Mejor es el fin del negocio que su principio (Eclesiastés 7:8)
El fin de una carrera es generalmente la parte más
difícil. Aparece la fatiga y decae la atención necesaria cuando ésta debe ser
más firme. Todo puede decidirse en los últimos pasos. Una caída a pocos metros
de la meta puede hacer perder la totalidad de la carrera y hacer vano todo el
esfuerzo llevado a cabo hasta allí. Pero a menudo, cuando la meta está a la
vista, el corredor toma nuevo aliento y reúne sus últimas fuerzas para cruzar
la línea de llegada como vencedor.
El capítulo 21 del libro de Números nos presenta a Israel
llegando al fin de la travesía por el grande y terrible desierto; no tenían más
que rodear el país de Edom para alcanzar finalmente la frontera de la tierra
prometida, objetivo muy próximo de ese interminable viaje. Sin embargo, allí,
cuando estaban llegando, el pueblo se desalentó (o se impacientó) en el camino.
¿Qué sucedió luego?: murmuraron y hablaron contra Dios y contra su siervo. ¿Y
cuál fue la causa de esto? Habían descuidado los recursos que Dios les proveía;
faltaba el apetito por el maná, al cual estimaban como un “pan liviano”; se
quejaban de que no había agua, ¡cuando habría sido suficiente hablar a la Peña
para que de ella brotase abundantemente!
Triste estado que
predispone a la caída y da ocasión a la serpiente —agente e imagen del enemigo—
para hacer morir “mucho pueblo”. Ellos “quedaron postrados en el desierto” (1 Corintios
10:5) cuando estaban a punto de llegar a la tierra prometida. Los esfuerzos de
cuarenta años, las privaciones, las largas jornadas, fueron pues completamente
inútiles para “los más de ellos”.
La Iglesia, considerada no
en su posición celestial, sino en su responsabilidad en la tierra, está en
marcha hacia la Ciudad celestial. No hablamos de lo que lleva el nombre de Iglesia
a los ojos de los hombres, sino únicamente de los verdaderos hijos de Dios.
Muchos de ellos corren el riesgo de ser atacados por la fatiga y el desaliento.
Quizá porque se han olvidado un poco de los recursos que tienen a disposición,
han dejado de saborear el pan del cielo o han buscado agua en las agrietadas cisternas
del mundo, en lugar de hablar a la Roca —Cristo— para pedírsela.
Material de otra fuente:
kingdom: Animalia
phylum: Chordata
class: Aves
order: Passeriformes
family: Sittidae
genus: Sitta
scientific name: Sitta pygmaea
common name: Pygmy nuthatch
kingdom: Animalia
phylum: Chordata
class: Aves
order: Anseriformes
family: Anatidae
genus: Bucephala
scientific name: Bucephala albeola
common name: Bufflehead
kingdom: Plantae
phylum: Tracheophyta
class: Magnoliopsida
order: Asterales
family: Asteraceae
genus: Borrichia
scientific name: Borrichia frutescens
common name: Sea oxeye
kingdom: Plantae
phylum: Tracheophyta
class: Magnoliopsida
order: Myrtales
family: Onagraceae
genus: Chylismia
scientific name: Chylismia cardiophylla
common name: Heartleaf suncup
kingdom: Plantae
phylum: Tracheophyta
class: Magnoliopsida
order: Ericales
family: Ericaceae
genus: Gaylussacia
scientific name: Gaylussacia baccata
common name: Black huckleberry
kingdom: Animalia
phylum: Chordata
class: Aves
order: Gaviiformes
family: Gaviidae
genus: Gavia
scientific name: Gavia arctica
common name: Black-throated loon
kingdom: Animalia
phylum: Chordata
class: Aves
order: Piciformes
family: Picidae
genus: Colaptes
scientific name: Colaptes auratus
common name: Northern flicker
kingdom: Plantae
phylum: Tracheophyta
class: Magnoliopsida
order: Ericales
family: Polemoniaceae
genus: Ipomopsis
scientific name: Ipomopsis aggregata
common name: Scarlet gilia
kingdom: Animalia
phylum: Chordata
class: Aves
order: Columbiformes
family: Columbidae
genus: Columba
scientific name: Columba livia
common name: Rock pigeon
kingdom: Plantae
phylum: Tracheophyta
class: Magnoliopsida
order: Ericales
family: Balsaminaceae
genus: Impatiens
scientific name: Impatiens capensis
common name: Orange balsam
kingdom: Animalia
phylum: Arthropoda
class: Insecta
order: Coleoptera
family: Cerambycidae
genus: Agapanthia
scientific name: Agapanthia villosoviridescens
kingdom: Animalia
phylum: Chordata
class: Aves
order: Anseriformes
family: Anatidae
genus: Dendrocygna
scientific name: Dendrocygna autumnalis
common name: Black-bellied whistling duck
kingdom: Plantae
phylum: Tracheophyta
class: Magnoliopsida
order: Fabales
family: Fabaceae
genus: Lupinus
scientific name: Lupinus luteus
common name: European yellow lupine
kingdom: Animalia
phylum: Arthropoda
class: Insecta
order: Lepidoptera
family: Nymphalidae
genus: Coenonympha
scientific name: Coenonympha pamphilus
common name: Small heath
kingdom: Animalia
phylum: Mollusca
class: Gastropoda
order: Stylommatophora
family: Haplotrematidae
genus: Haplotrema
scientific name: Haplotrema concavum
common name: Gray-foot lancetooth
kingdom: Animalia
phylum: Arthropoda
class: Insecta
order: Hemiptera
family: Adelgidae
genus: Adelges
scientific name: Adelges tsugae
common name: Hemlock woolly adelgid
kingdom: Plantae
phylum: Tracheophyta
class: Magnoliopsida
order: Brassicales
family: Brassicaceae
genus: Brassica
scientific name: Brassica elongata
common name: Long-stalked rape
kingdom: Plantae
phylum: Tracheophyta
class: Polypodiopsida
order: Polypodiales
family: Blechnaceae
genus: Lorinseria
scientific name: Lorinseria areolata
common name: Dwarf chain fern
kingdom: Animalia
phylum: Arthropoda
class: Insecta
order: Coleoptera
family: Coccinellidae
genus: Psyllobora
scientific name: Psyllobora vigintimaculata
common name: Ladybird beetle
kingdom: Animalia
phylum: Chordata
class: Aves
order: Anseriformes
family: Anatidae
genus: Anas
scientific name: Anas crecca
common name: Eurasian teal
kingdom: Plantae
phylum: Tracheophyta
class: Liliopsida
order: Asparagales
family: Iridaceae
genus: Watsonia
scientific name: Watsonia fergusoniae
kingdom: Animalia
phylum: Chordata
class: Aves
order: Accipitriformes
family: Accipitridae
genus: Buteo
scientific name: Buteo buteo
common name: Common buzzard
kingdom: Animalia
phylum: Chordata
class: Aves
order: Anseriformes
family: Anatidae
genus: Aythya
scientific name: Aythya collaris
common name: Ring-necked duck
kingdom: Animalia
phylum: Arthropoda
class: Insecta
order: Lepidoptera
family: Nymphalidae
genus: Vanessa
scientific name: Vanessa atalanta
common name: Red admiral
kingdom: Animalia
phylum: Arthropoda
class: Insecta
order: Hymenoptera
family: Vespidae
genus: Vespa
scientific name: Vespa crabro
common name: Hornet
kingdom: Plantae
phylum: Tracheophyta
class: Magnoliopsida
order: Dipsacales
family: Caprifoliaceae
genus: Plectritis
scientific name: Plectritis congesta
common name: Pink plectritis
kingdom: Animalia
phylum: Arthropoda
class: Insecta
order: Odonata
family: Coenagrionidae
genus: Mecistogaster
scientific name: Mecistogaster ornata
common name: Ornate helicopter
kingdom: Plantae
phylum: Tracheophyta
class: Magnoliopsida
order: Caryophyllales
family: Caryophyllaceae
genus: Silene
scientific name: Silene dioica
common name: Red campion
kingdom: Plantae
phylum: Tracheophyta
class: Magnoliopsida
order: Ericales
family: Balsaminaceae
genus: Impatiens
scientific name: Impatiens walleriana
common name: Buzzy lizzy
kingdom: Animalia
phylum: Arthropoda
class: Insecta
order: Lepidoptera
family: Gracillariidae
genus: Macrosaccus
Las necesidades crecen cada
vez más y, al mismo tiempo, son cada vez menos sentidas. Entonces se instala la
insatisfacción y a ella le sigue la falta de firmeza, con lo cual se corre el
riesgo de que la serpiente aproveche para hacer caer a muchos. Al decir esto no
ponemos en duda la eterna seguridad del creyente; sabemos que Satanás no puede
arrebatar la salvación de nuestras almas; pero si en la última etapa alguno de
nosotros sufriese una caída por agotamiento ¡qué triste sería!
Todo manifiesta que estamos
a punto de arribar. Llegará un año que será el último para la publicación de
estos artículos. ¿Será el corriente? Nuestros predecesores, que ejercieron su
ministerio durante las pasadas generaciones, dirigiéndose a ellas, aún hablan
estando muertos (Hebreos 11:4).
Escuchémoslos por medio de
sus escritos e imitemos el ejemplo de fe que nos han dejado; es nuestro deber
para con ellos. No dejemos de saborear la Palabra que nos han enseñado a amar.
Y, más que nunca, perseveremos en la oración.
Conscientes de nuestra
debilidad, pero también de la inagotable gracia de Dios, miremos —como el
pueblo lo hacía en figura— a Aquel que fue levantado en la cruz por amor de
nosotros y que ahora, como Autor y Consumador de la fe, alcanzó el fin que se
había propuesto, el objetivo que también nosotros alcanzaremos a su debido
tiempo, quizá sólo dentro de un instante. De este modo, al contemplar el final
glorioso de nuestra carrera, donde ya está Aquel a quien amamos, hallaremos la
energía necesaria para terminar victoriosamente la última etapa.